**Aim of the exercise**
Whenever the word "high" appears on a line of the material below, that line is counted; state the total alone.

**Records for this task**
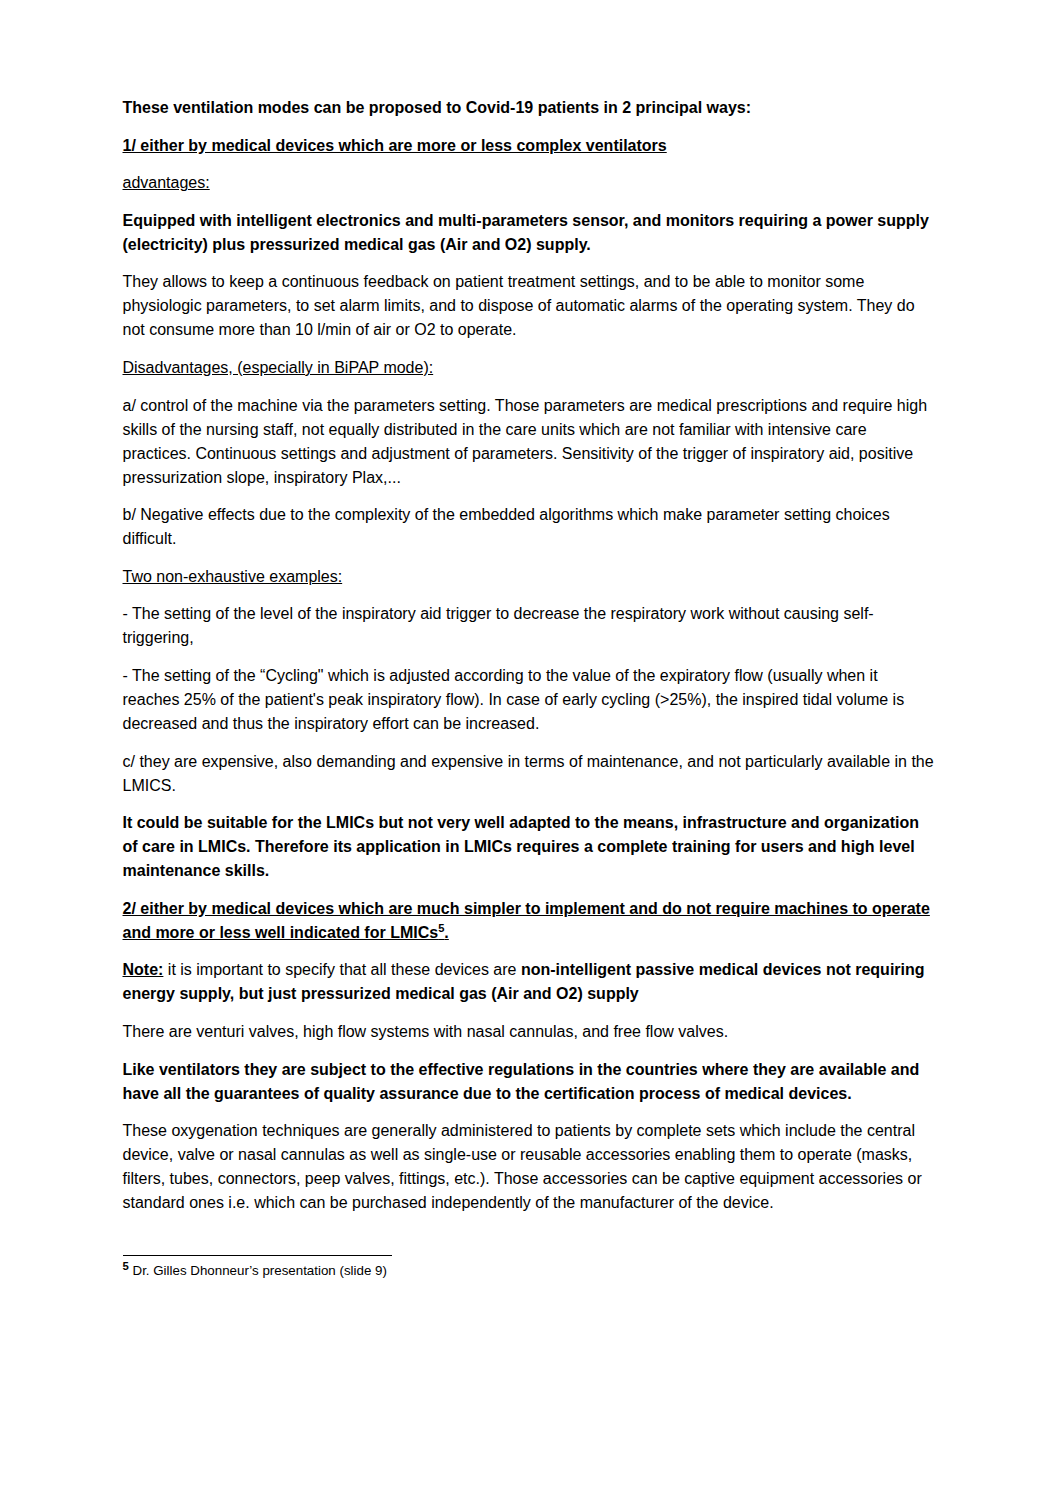These ventilation modes can be proposed to Covid-19 patients in 2 principal ways:
1/ either by medical devices which are more or less complex ventilators
advantages:
Equipped with intelligent electronics and multi-parameters sensor, and monitors requiring a power supply (electricity) plus pressurized medical gas (Air and O2) supply.
They allows to keep a continuous feedback on patient treatment settings, and to be able to monitor some physiologic parameters, to set alarm limits, and to dispose of automatic alarms of the operating system. They do not consume more than 10 l/min of air or O2 to operate.
Disadvantages, (especially in BiPAP mode):
a/ control of the machine via the parameters setting. Those parameters are medical prescriptions and require high skills of the nursing staff, not equally distributed in the care units which are not familiar with intensive care practices. Continuous settings and adjustment of parameters. Sensitivity of the trigger of inspiratory aid, positive pressurization slope, inspiratory Plax,...
b/ Negative effects due to the complexity of the embedded algorithms which make parameter setting choices difficult.
Two non-exhaustive examples:
- The setting of the level of the inspiratory aid trigger to decrease the respiratory work without causing self-triggering,
- The setting of the “Cycling" which is adjusted according to the value of the expiratory flow (usually when it reaches 25% of the patient's peak inspiratory flow). In case of early cycling (>25%), the inspired tidal volume is decreased and thus the inspiratory effort can be increased.
c/ they are expensive, also demanding and expensive in terms of maintenance, and not particularly available in the LMICS.
It could be suitable for the LMICs but not very well adapted to the means, infrastructure and organization of care in LMICs. Therefore its application in LMICs requires a complete training for users and high level maintenance skills.
2/ either by medical devices which are much simpler to implement and do not require machines to operate and more or less well indicated for LMICs5.
Note: it is important to specify that all these devices are non-intelligent passive medical devices not requiring energy supply, but just pressurized medical gas (Air and O2) supply
There are venturi valves, high flow systems with nasal cannulas, and free flow valves.
Like ventilators they are subject to the effective regulations in the countries where they are available and have all the guarantees of quality assurance due to the certification process of medical devices.
These oxygenation techniques are generally administered to patients by complete sets which include the central device, valve or nasal cannulas as well as single-use or reusable accessories enabling them to operate (masks, filters, tubes, connectors, peep valves, fittings, etc.). Those accessories can be captive equipment accessories or standard ones i.e. which can be purchased independently of the manufacturer of the device.
5 Dr. Gilles Dhonneur’s presentation (slide 9)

**Output of the exercise**
3